## start Records provided

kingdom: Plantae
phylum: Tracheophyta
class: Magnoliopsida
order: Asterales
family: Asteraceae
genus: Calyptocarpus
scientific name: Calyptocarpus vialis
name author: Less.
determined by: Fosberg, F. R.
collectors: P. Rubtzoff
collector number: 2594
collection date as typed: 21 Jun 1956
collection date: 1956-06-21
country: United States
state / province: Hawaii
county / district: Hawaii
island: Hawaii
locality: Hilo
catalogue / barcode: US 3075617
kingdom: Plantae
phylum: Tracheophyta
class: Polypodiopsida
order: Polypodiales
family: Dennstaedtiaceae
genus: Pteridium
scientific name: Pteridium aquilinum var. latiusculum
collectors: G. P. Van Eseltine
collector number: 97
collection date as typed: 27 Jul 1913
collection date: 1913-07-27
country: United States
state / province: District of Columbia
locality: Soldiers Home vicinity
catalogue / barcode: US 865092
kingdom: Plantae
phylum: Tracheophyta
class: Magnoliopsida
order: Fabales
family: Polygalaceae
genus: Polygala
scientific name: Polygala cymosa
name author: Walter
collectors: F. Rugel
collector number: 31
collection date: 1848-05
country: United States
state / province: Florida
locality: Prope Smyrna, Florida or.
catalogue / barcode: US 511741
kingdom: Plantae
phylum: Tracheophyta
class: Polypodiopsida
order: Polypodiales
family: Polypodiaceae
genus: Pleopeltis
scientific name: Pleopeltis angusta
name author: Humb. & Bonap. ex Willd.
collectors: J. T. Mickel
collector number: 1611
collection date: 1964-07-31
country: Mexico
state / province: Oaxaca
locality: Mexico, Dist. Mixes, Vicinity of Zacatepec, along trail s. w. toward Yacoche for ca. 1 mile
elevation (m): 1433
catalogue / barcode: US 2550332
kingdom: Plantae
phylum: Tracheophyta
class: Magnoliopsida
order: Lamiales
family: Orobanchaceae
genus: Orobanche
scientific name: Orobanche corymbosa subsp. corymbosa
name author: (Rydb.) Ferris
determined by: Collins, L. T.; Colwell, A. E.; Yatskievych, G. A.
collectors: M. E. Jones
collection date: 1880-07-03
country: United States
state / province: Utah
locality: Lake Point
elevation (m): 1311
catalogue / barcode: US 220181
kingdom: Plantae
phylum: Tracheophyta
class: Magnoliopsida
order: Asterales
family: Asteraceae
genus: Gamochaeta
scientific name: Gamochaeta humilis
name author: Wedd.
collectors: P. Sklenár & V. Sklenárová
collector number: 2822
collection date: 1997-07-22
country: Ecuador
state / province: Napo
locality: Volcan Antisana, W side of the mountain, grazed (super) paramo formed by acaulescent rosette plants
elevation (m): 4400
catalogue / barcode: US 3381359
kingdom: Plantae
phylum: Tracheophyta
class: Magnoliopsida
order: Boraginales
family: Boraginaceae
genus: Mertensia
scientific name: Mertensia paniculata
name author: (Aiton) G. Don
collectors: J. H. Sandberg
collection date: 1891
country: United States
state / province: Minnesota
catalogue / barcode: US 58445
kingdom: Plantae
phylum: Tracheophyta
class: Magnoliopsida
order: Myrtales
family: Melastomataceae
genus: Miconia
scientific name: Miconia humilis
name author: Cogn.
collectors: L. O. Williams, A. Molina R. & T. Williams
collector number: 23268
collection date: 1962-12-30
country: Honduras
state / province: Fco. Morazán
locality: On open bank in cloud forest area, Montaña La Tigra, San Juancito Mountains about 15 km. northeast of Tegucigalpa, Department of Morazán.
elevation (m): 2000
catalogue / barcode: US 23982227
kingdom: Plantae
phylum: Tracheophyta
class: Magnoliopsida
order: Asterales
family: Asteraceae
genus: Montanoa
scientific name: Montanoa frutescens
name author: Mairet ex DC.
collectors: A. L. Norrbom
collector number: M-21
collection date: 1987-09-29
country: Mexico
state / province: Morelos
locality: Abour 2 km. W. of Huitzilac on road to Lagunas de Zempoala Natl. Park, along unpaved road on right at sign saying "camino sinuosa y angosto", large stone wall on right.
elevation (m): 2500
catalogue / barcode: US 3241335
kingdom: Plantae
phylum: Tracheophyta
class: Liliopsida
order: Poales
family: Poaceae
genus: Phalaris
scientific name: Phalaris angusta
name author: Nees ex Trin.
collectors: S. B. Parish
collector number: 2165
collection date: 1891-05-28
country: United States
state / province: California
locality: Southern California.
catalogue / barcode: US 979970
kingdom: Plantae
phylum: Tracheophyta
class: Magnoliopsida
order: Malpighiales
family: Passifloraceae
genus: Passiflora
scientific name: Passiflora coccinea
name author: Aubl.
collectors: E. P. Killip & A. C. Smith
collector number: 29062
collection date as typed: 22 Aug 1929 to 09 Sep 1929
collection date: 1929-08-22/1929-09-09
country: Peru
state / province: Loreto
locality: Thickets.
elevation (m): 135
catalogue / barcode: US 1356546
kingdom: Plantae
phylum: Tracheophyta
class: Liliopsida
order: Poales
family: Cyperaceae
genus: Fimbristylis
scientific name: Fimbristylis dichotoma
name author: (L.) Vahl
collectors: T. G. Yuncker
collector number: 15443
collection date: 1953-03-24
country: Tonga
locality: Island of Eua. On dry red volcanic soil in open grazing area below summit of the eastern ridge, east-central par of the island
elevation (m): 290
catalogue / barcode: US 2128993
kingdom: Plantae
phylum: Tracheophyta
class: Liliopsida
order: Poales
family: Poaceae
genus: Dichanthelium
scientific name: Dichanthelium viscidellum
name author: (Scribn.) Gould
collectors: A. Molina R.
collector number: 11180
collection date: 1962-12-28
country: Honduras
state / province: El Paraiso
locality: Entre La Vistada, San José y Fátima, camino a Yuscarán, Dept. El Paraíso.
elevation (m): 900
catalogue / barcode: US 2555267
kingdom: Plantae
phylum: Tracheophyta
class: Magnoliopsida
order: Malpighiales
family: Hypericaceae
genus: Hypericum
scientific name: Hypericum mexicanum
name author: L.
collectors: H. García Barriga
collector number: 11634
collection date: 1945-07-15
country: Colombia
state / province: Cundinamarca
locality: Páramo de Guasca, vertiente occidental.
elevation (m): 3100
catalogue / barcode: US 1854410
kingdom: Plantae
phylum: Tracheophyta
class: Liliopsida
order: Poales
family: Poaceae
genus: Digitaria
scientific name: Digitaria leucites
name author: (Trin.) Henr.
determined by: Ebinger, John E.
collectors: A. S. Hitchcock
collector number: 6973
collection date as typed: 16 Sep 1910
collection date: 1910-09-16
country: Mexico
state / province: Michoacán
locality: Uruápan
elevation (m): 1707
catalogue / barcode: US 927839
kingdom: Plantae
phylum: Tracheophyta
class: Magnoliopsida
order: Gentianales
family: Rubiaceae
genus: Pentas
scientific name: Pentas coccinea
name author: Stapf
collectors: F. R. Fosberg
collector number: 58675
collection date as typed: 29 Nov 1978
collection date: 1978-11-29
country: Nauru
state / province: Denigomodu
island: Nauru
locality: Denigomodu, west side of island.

## end Records provided

Task directions – Rewrite the listing above with every "catalogue / barcode" changed to "barcode", keeping everything else the same.

Final result –
kingdom: Plantae
phylum: Tracheophyta
class: Magnoliopsida
order: Asterales
family: Asteraceae
genus: Calyptocarpus
scientific name: Calyptocarpus vialis
name author: Less.
determined by: Fosberg, F. R.
collectors: P. Rubtzoff
collector number: 2594
collection date as typed: 21 Jun 1956
collection date: 1956-06-21
country: United States
state / province: Hawaii
county / district: Hawaii
island: Hawaii
locality: Hilo
barcode: US 3075617
kingdom: Plantae
phylum: Tracheophyta
class: Polypodiopsida
order: Polypodiales
family: Dennstaedtiaceae
genus: Pteridium
scientific name: Pteridium aquilinum var. latiusculum
collectors: G. P. Van Eseltine
collector number: 97
collection date as typed: 27 Jul 1913
collection date: 1913-07-27
country: United States
state / province: District of Columbia
locality: Soldiers Home vicinity
barcode: US 865092
kingdom: Plantae
phylum: Tracheophyta
class: Magnoliopsida
order: Fabales
family: Polygalaceae
genus: Polygala
scientific name: Polygala cymosa
name author: Walter
collectors: F. Rugel
collector number: 31
collection date: 1848-05
country: United States
state / province: Florida
locality: Prope Smyrna, Florida or.
barcode: US 511741
kingdom: Plantae
phylum: Tracheophyta
class: Polypodiopsida
order: Polypodiales
family: Polypodiaceae
genus: Pleopeltis
scientific name: Pleopeltis angusta
name author: Humb. & Bonap. ex Willd.
collectors: J. T. Mickel
collector number: 1611
collection date: 1964-07-31
country: Mexico
state / province: Oaxaca
locality: Mexico, Dist. Mixes, Vicinity of Zacatepec, along trail s. w. toward Yacoche for ca. 1 mile
elevation (m): 1433
barcode: US 2550332
kingdom: Plantae
phylum: Tracheophyta
class: Magnoliopsida
order: Lamiales
family: Orobanchaceae
genus: Orobanche
scientific name: Orobanche corymbosa subsp. corymbosa
name author: (Rydb.) Ferris
determined by: Collins, L. T.; Colwell, A. E.; Yatskievych, G. A.
collectors: M. E. Jones
collection date: 1880-07-03
country: United States
state / province: Utah
locality: Lake Point
elevation (m): 1311
barcode: US 220181
kingdom: Plantae
phylum: Tracheophyta
class: Magnoliopsida
order: Asterales
family: Asteraceae
genus: Gamochaeta
scientific name: Gamochaeta humilis
name author: Wedd.
collectors: P. Sklenár & V. Sklenárová
collector number: 2822
collection date: 1997-07-22
country: Ecuador
state / province: Napo
locality: Volcan Antisana, W side of the mountain, grazed (super) paramo formed by acaulescent rosette plants
elevation (m): 4400
barcode: US 3381359
kingdom: Plantae
phylum: Tracheophyta
class: Magnoliopsida
order: Boraginales
family: Boraginaceae
genus: Mertensia
scientific name: Mertensia paniculata
name author: (Aiton) G. Don
collectors: J. H. Sandberg
collection date: 1891
country: United States
state / province: Minnesota
barcode: US 58445
kingdom: Plantae
phylum: Tracheophyta
class: Magnoliopsida
order: Myrtales
family: Melastomataceae
genus: Miconia
scientific name: Miconia humilis
name author: Cogn.
collectors: L. O. Williams, A. Molina R. & T. Williams
collector number: 23268
collection date: 1962-12-30
country: Honduras
state / province: Fco. Morazán
locality: On open bank in cloud forest area, Montaña La Tigra, San Juancito Mountains about 15 km. northeast of Tegucigalpa, Department of Morazán.
elevation (m): 2000
barcode: US 23982227
kingdom: Plantae
phylum: Tracheophyta
class: Magnoliopsida
order: Asterales
family: Asteraceae
genus: Montanoa
scientific name: Montanoa frutescens
name author: Mairet ex DC.
collectors: A. L. Norrbom
collector number: M-21
collection date: 1987-09-29
country: Mexico
state / province: Morelos
locality: Abour 2 km. W. of Huitzilac on road to Lagunas de Zempoala Natl. Park, along unpaved road on right at sign saying "camino sinuosa y angosto", large stone wall on right.
elevation (m): 2500
barcode: US 3241335
kingdom: Plantae
phylum: Tracheophyta
class: Liliopsida
order: Poales
family: Poaceae
genus: Phalaris
scientific name: Phalaris angusta
name author: Nees ex Trin.
collectors: S. B. Parish
collector number: 2165
collection date: 1891-05-28
country: United States
state / province: California
locality: Southern California.
barcode: US 979970
kingdom: Plantae
phylum: Tracheophyta
class: Magnoliopsida
order: Malpighiales
family: Passifloraceae
genus: Passiflora
scientific name: Passiflora coccinea
name author: Aubl.
collectors: E. P. Killip & A. C. Smith
collector number: 29062
collection date as typed: 22 Aug 1929 to 09 Sep 1929
collection date: 1929-08-22/1929-09-09
country: Peru
state / province: Loreto
locality: Thickets.
elevation (m): 135
barcode: US 1356546
kingdom: Plantae
phylum: Tracheophyta
class: Liliopsida
order: Poales
family: Cyperaceae
genus: Fimbristylis
scientific name: Fimbristylis dichotoma
name author: (L.) Vahl
collectors: T. G. Yuncker
collector number: 15443
collection date: 1953-03-24
country: Tonga
locality: Island of Eua. On dry red volcanic soil in open grazing area below summit of the eastern ridge, east-central par of the island
elevation (m): 290
barcode: US 2128993
kingdom: Plantae
phylum: Tracheophyta
class: Liliopsida
order: Poales
family: Poaceae
genus: Dichanthelium
scientific name: Dichanthelium viscidellum
name author: (Scribn.) Gould
collectors: A. Molina R.
collector number: 11180
collection date: 1962-12-28
country: Honduras
state / province: El Paraiso
locality: Entre La Vistada, San José y Fátima, camino a Yuscarán, Dept. El Paraíso.
elevation (m): 900
barcode: US 2555267
kingdom: Plantae
phylum: Tracheophyta
class: Magnoliopsida
order: Malpighiales
family: Hypericaceae
genus: Hypericum
scientific name: Hypericum mexicanum
name author: L.
collectors: H. García Barriga
collector number: 11634
collection date: 1945-07-15
country: Colombia
state / province: Cundinamarca
locality: Páramo de Guasca, vertiente occidental.
elevation (m): 3100
barcode: US 1854410
kingdom: Plantae
phylum: Tracheophyta
class: Liliopsida
order: Poales
family: Poaceae
genus: Digitaria
scientific name: Digitaria leucites
name author: (Trin.) Henr.
determined by: Ebinger, John E.
collectors: A. S. Hitchcock
collector number: 6973
collection date as typed: 16 Sep 1910
collection date: 1910-09-16
country: Mexico
state / province: Michoacán
locality: Uruápan
elevation (m): 1707
barcode: US 927839
kingdom: Plantae
phylum: Tracheophyta
class: Magnoliopsida
order: Gentianales
family: Rubiaceae
genus: Pentas
scientific name: Pentas coccinea
name author: Stapf
collectors: F. R. Fosberg
collector number: 58675
collection date as typed: 29 Nov 1978
collection date: 1978-11-29
country: Nauru
state / province: Denigomodu
island: Nauru
locality: Denigomodu, west side of island.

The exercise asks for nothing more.